This second page about new gout drugs was last reviewed or update on 12 May 2014.
GEVOKIZUMAB (Previously called XOMA 052)
The developers of gevokizumab (Xoma Corp) announced in April 2014 that gevokizumab is now in a proof-of-concept programme (program). This one acts as an anti-inflammatory, and anti pain, by attaching itself to IL-1, a cause of inflammation. More about how his works in the arcalyst paragraph below.
It is also being investigated for use in treatment of type-2 diabetes, rheumatoid arthritis, cardiovascular disease and others. It did reduce the neutrophils attack on gout's MSU crystals in mice and the inflammation caused by this attack.
Gevokizumab has a half life of 22 days which ultimately could mean less frequent dosing (by its injections) for gout patients. Any new gout drug that's an improvement on colchicine is more than welcome.
Arcalyst, also called Rilonacept (or IL-1 trap) is not a tablet. It is injected.
Why do gout attacks occur when uric acid levels are falling and the MSU gout crystals are being dissolved? This very pertinent question is one of many at the heart of the whole gout puzzle. There are others, but this is the one that arcalyst addresses.
You would need to be a biochemist, and know a lot about cell behaviour, to understand it at a root level, and so would I. Simply put, the theory arcalyst works on is that a protein called Interleukin-1 (IL-1) is a leading cause of inflammation. The problem during attacks and falling uric acid levels, is that excess IL-1 is excreted from some cells. IL-1 enters the bloodstream before connecting itself to cell surfaces where it causes pain and inflammation. Arcalyst inhibits its attachment to cell surfaces by joining itself to IL-1 in the blood. Both are excreted from the body.
Arcalyst has not worked for everyone who took it in a phase two trial. But in this trial, among patients treated with arcalyst, only about 15% suffered attacks in a 12 week period. No patient had more than one attack during this time. Serious arcalyst related adverse effects did not occur.
In another phase 2 study of it with patients who also mainly took
allopurinol at 300 mg.(The standard allopurinol dose). The number of
patients suffering a gout flare during this 16 weeks trial who took
rilonacept and allopurinol was much lower than those on allopurinol and a
placebo (dummy drug). And their gout attacks' frequency was reduced. It
also seemed to be sufficiently safe. But a small number on rilonacept
did withdraw from the trial.
The main hope seems to be that arcalyst will work better than colchicine and NSAIDs in reducing the inflammation and pain of gout attacks, and during falling uric acid levels. The medical world calls this prophylaxis. And work for those who can't tolerate colchicine and NSAIDs. If it's successfully developed and approved, it is likely to be used in tandem with medications like allopurinol or febuxostat.
So it may be able to help people through the period of gout attacks, during which many are discouraged from continuing a medication, because of the pain. And help too, perhaps, those gout patients who eventually end up with pain for longer periods than usual in gout. .

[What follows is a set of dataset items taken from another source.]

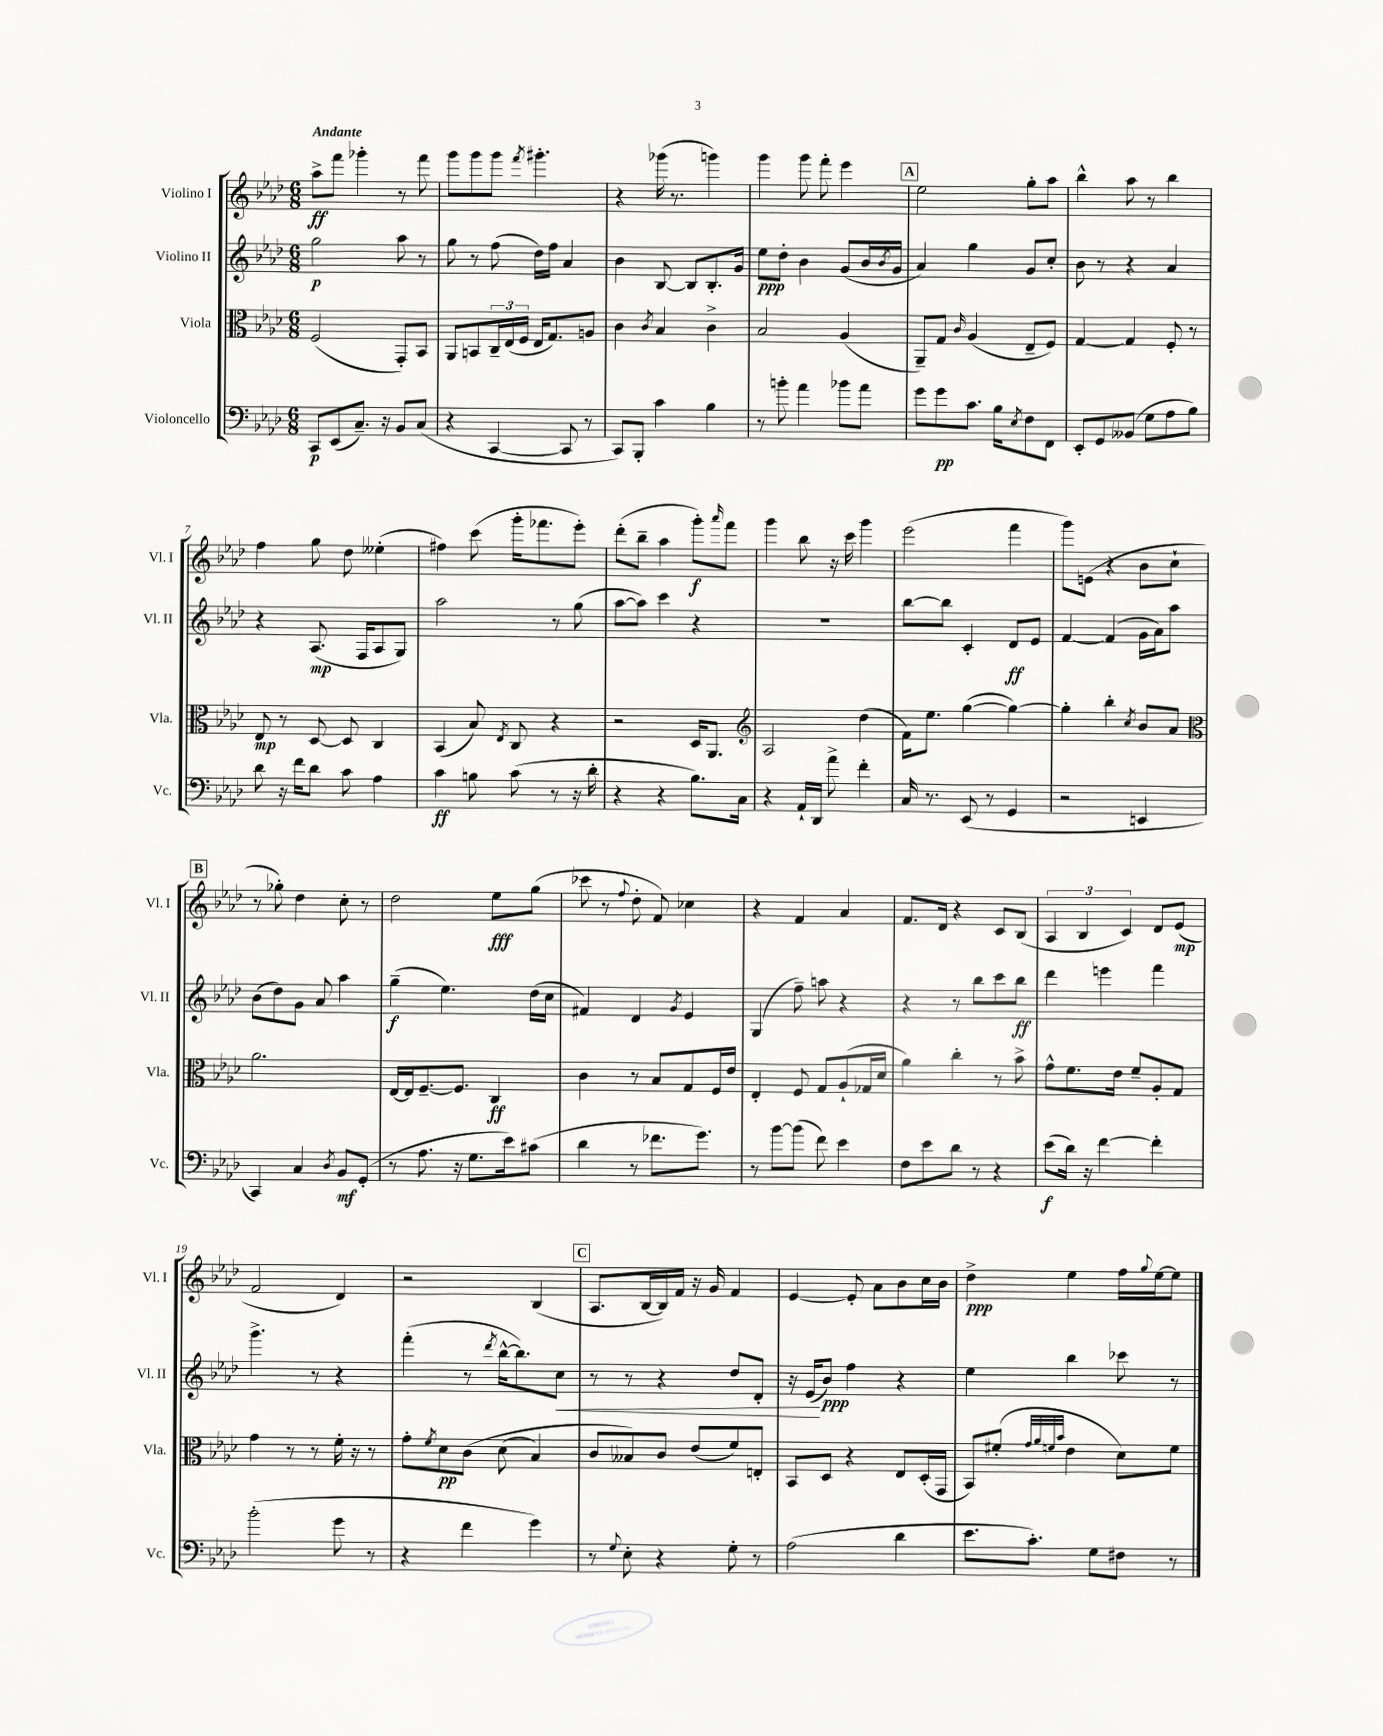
<<
\new StaffGroup <<
\new Staff = "s0" \with { instrumentName = "Violino I" shortInstrumentName = "Vl. I" } {
    \clef treble \key aes \major \numericTimeSignature \time 6/8 \tempo "Andante"
    aes''8->\ff f'''8 ges'''4-. r8 f'''8 |
    g'''8 g'''8 g'''8 \acciaccatura { f'''8 } gis'''4.-. |
    r4 ges'''16( r8. g'''4) |
    g'''4 g'''8 f'''8-. ees'''4 |
    \mark \markup { \box "A" } ees''2 g''8-. aes''8 |
    bes''4-^ aes''8 r8 bes''4 |
    f''4 g''8 des''8 eeses''4-.( |
    fis''4) c'''8( g'''16-. fes'''8. ees'''8-.) |
    des'''8-.( bes''8-- aes''4 g'''8-.\f) \grace { aes'''16 } f'''8 |
    g'''4 bes''8 r16 c'''16 g'''4 |
    ees'''2( f'''4 |
    g'''8) e'8( r4 bes'8 c''8-! |
    \mark \markup { \box "B" } r8 ges''8-.) des''4 c''8-. r8 |
    des''2 ees''8\fff g''8( |
    ces'''8 r8 \appoggiatura { f''8 } des''8-. f'8) ces''4 |
    r4 f'4 aes'4 |
    f'8. des'16 r4 c'8 bes8( |
    \tuplet 3/2 { aes4 bes4 c'4) } des'8 ees'8\mp( |
    f'2 des'4) |
    r2 bes4( |
    \mark \markup { \box "C" } aes8. bes16~ bes16) f'16 r16 g'16 f'4 |
    ees'4~ ees'8-. aes'8 bes'8 c''16 bes'16 |
    des''4->\ppp ees''4 f''16 \appoggiatura { g''8 } ees''16~ ees''8 \bar "|." |
}
\new Staff = "s1" \with { instrumentName = "Violino II" shortInstrumentName = "Vl. II" } {
    \clef treble \key aes \major \numericTimeSignature \time 6/8
    g''2\p aes''8 r8 |
    g''8 r8 f''8( des''16) f''16 aes'4 |
    bes'4 bes8~ bes8 bes8.-. g'16 |
    ees''8\ppp des''8-. bes'4 g'8( bes'16 \acciaccatura { bes'8 } g'16 |
    \mark \markup { \box "A" } aes'4) g''4 g'8 c''8-. |
    bes'8 r8 r4 aes'4 |
    r4 aes8.\mp( f16 aes8 g8) |
    aes''2 r8 g''8( |
    aes''8~ aes''8) c'''4 r4 |
    R2. |
    bes''8~ bes''8 c'4-. des'8\ff ees'8 |
    f'4~ f'4( g'16 aes'16) aes''8 |
    \mark \markup { \box "B" } bes'8( des''8) g'8 aes'8 aes''4 |
    g''4--\f( ees''4.) des''16( c''16 |
    fis'4) des'4 \acciaccatura { g'8 } ees'4 |
    g4( f''8--) a''8 r4 |
    r4 r8 bes''8 c'''8 bes''8\ff |
    des'''4 e'''4 f'''4 |
    g'''4.-> r8 r4 |
    f'''4-.( r8 \acciaccatura { des'''8 } bes''16~-^ bes''8.) c''8\< |
    \mark \markup { \box "C" } r8 r8 r4 des''8 des'8-. |
    r16 ees'16\!( bes'8\ppp) f''4 r4 |
    ees''4 bes''4 ces'''8 r8 \bar "|." |
}
\new Staff = "s2" \with { instrumentName = "Viola" shortInstrumentName = "Vla." } {
    \clef alto \key aes \major \numericTimeSignature \time 6/8
    f2( g,8-.) bes,8 |
    aes,8 b,8 \tuplet 3/2 { c16-- ees16( f16 } ees16 g8.) a8 |
    c'4 \acciaccatura { c'8 } bes4 c'4-> |
    bes2 aes4( |
    \mark \markup { \box "A" } aes,8--) g8 \grace { c'16 } aes4( ees8-- f8) |
    g4~ g4 f8-. r8 |
    ees8\mp r8 des8~ des8 c4 |
    bes,4( bes8) \acciaccatura { ees8 } c8 r4 |
    r2 des16 aes,8. |
    \clef treble aes2 des''4( |
    f'16) ees''8. g''4~( g''4~) |
    g''4-. bes''4-. \acciaccatura { c''8 } bes'8 aes'8 |
    \mark \markup { \box "B" } \clef alto aes'2. |
    ees16~ ees16 f8.~-- f8. c4\ff |
    c'4 r8 bes8 g8 f16 ees'16 |
    ees4-. f8 g8 aes8-!( ges16 des'16 |
    aes'4) c''4-. r8 bes'8-> |
    g'8-^ f'8. ees'16 f'8-- aes8-. g8 |
    g'4 r8 r8 f'16-. r16 r8 |
    g'8-. \acciaccatura { f'8 } des'8\pp c'8\( des'8( bes4) |
    \mark \markup { \box "C" } c'8 beses8\) c'8 ees'8( f'8) e8-. |
    bes,8 des8 r4 ees8 des16-.( g,16 |
    bes,8) fis'8-.( \grace { g'32 aes'32 f'32 bes'32 } ees'4 des'8) f'8 \bar "|." |
}
\new Staff = "s3" \with { instrumentName = "Violoncello" shortInstrumentName = "Vc." } {
    \clef bass \key aes \major \numericTimeSignature \time 6/8
    c,8\p ees,8( c8.--) r16 bes,8 c8( |
    r4 c,4~ c,8 r8 |
    c,8) bes,,8-. c'4 bes4 |
    r8 b'8-. aes'4 bes'8 aes'8 |
    \mark \markup { \box "A" } g'8 g'8\pp c'8. bes16 \acciaccatura { ees8 } f8 f,8 |
    ees,8-. g,8 beses,8( g8 aes8 bes8) |
    des'8 r16 f'16 des'8 c'8 aes4 |
    c'4\ff b8 c'8( r8 r16 des'16-. |
    r4 r4 bes8.) c16 |
    r4 aes,16-! des,16 aes'8-> f'4-. |
    c16 r8. ees,8( r8 g,4 |
    r2 e,4 |
    \mark \markup { \box "B" } c,4) c4 \acciaccatura { des8 } bes,8\mf g,8-.( |
    r8 aes8. r16 g8. ees'16) cis'8( |
    des'4 r8 fes'8. g'8.) |
    r8 bes'8~ bes'8( f'8) ees'4 |
    f8 ees'8 des'8 r8 r4 |
    ees'8\f( des'16) r16 f'4~ f'4-. |
    bes'2-.( g'8 r8 |
    r4 f'4 g'4) |
    \mark \markup { \box "C" } r8 \appoggiatura { g8 } ees8-. r4 g8-. r8 |
    aes2( des'4 |
    ees'8. c'8.-.) g8 fis8 r8 \bar "|." |
}
>>
>>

However, in May 2012 an Arthritis Advisory Committee of the FDA decided by an 11 – 0 vote they would not recommend the FDA approves it.
THE BOTTOM LINE
All these new gout drugs offer the possibility of improved gout treatment for more people. No gout drug offers a complete solution for all gout sufferers. The drug which cures all gout cases, permanently, with certainty and completely, has still to be discovered. But there has been better news in the past few years, better in fact than there has ever been in 2,000 years of trying to deal with gout, at least from a drug cure perspective. Both Febuxostat and Pegloticase (Krystexxa), offer more likelihood of maintaining uric acid at the important 6.0 mg/dL level. And thus there is at least, more chance of halting gout's progression in the body.
Lesinurad (RDEA594) sounds very promising, but it has hurdles to cross. Perhaps Ilaris and Arcalyst wil be resurrected. Gevokizumab (Xoma-052) is still a few years from possible approval. Ulodesine is currently stalled.
A NEW GOUT DRUG TAKES A LONG TIME
It takes a long time for gout research to be done, new gout drugs developed and finally, approved by government regulatory agencies. The usual period quoted is 10 years, from the early stages of development
to final approval. But from conception to U.S. FDA approval for Krystexxa (pegloticase) in September 2010 took 17 years, said its lead inventor.